* [Directions for this task] Begin with the line that holds "For every layout". Write out every line from there to the end of the listing below, word for word.
-*-
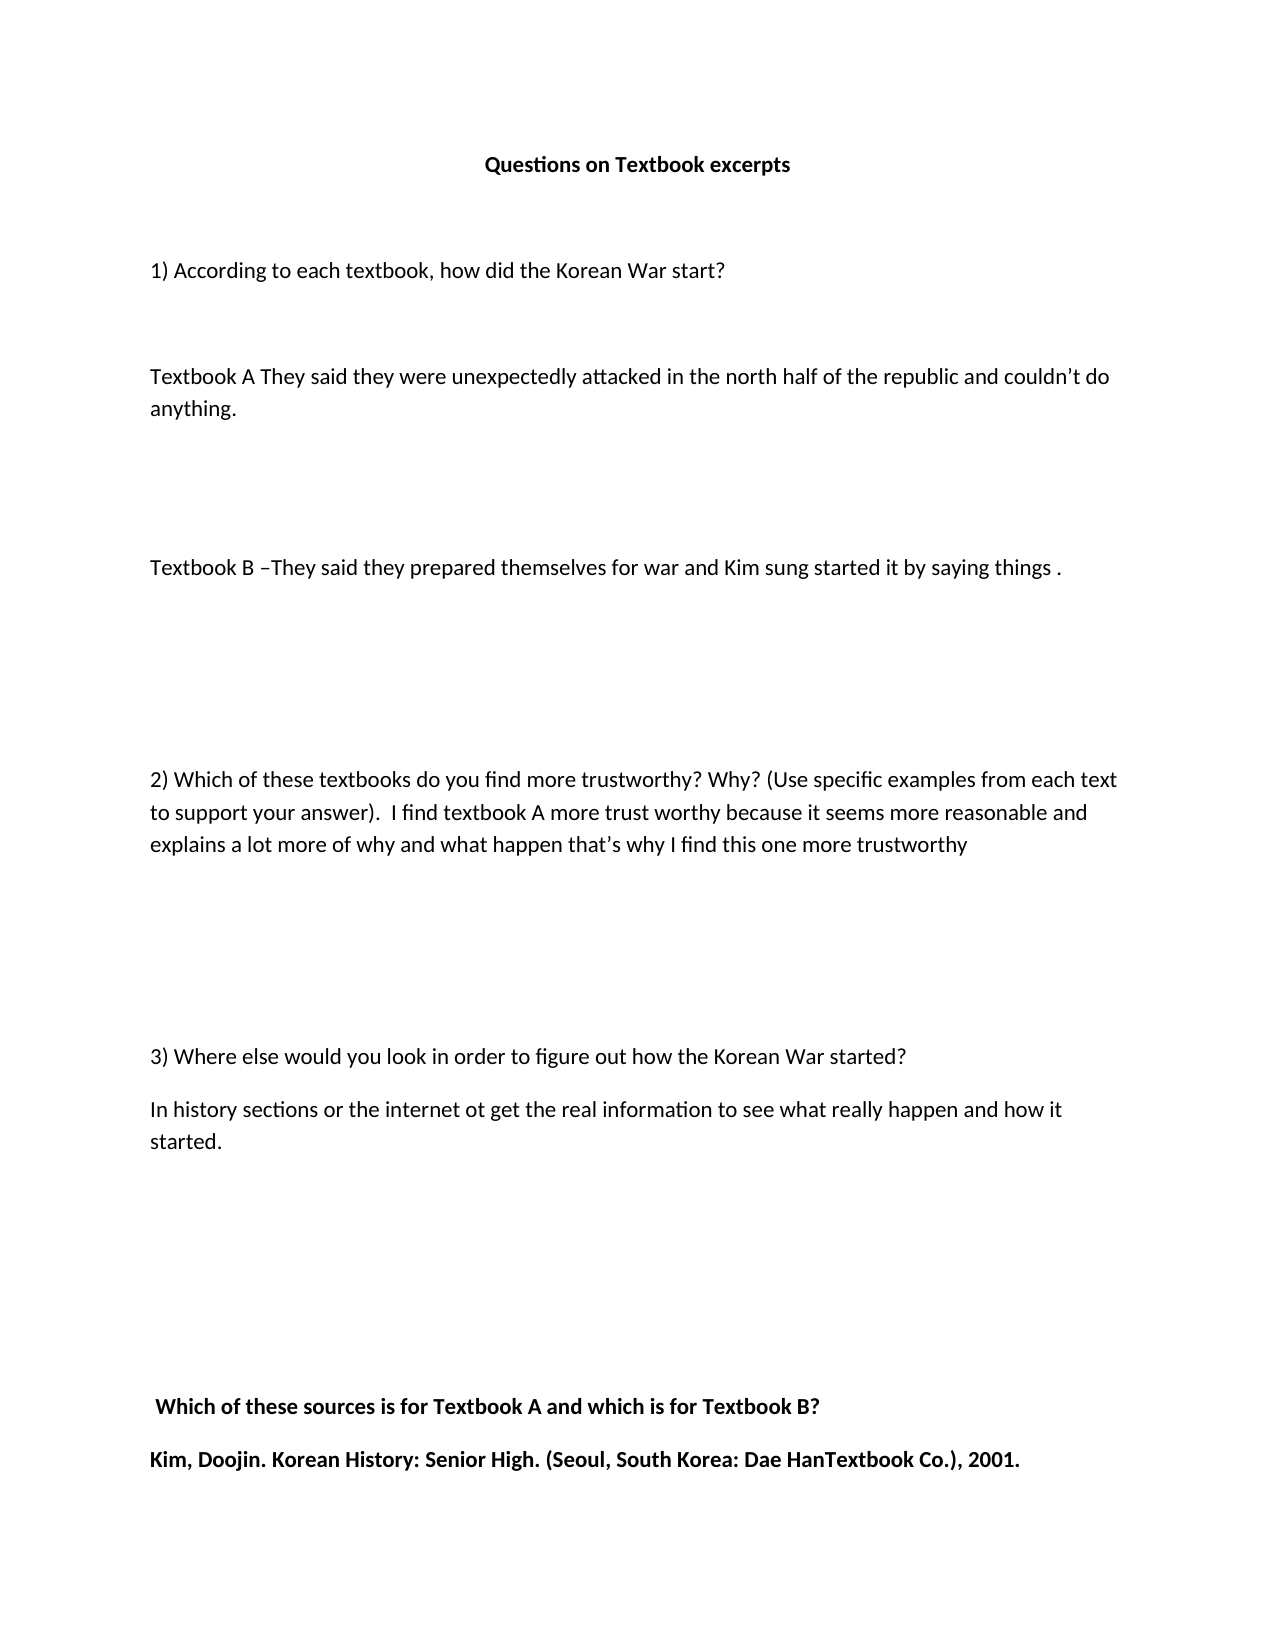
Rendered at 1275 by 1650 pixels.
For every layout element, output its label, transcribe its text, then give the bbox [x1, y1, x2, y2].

text Questions on Textbook excerpts [150, 150, 1125, 178]
text In history sections or the internet ot get the real information to see what really happen and how it started. [150, 1095, 1125, 1155]
text 3) Where else would you look in order to figure out how the Korean War started? [150, 1042, 1125, 1070]
text 1) According to each textbook, how did the Korean War start? [150, 256, 1125, 284]
text Kim, Doojin. Korean History: Senior High. (Seoul, South Korea: Dae HanTextbook Co.), 2001. [150, 1445, 1125, 1473]
text Which of these sources is for Textbook A and which is for Textbook B? [150, 1392, 1125, 1420]
text 2) Which of these textbooks do you find more trustworthy? Why? (Use specific examples from each text to support your answer). I find textbook A more trust worthy because it seems more reasonable and explains a lot more of why and what happen that’s why I find this one more trustworthy [150, 765, 1125, 858]
text Textbook B –They said they prepared themselves for war and Kim sung started it by saying things . [150, 553, 1125, 581]
text Textbook A They said they were unexpectedly attacked in the north half of the republic and couldn’t do anything. [150, 362, 1125, 422]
-*-
* [Finished task]
For every layout element, output its label, transcribe its text, then give the bbox [x1, y1, x2, y2].

text Questions on Textbook excerpts [150, 150, 1125, 178]
text In history sections or the internet ot get the real information to see what really happen and how it started. [150, 1095, 1125, 1155]
text 3) Where else would you look in order to figure out how the Korean War started? [150, 1042, 1125, 1070]
text 1) According to each textbook, how did the Korean War start? [150, 256, 1125, 284]
text Kim, Doojin. Korean History: Senior High. (Seoul, South Korea: Dae HanTextbook Co.), 2001. [150, 1445, 1125, 1473]
text Which of these sources is for Textbook A and which is for Textbook B? [150, 1392, 1125, 1420]
text 2) Which of these textbooks do you find more trustworthy? Why? (Use specific examples from each text to support your answer). I find textbook A more trust worthy because it seems more reasonable and explains a lot more of why and what happen that’s why I find this one more trustworthy [150, 765, 1125, 858]
text Textbook B –They said they prepared themselves for war and Kim sung started it by saying things . [150, 553, 1125, 581]
text Textbook A They said they were unexpectedly attacked in the north half of the republic and couldn’t do anything. [150, 362, 1125, 422]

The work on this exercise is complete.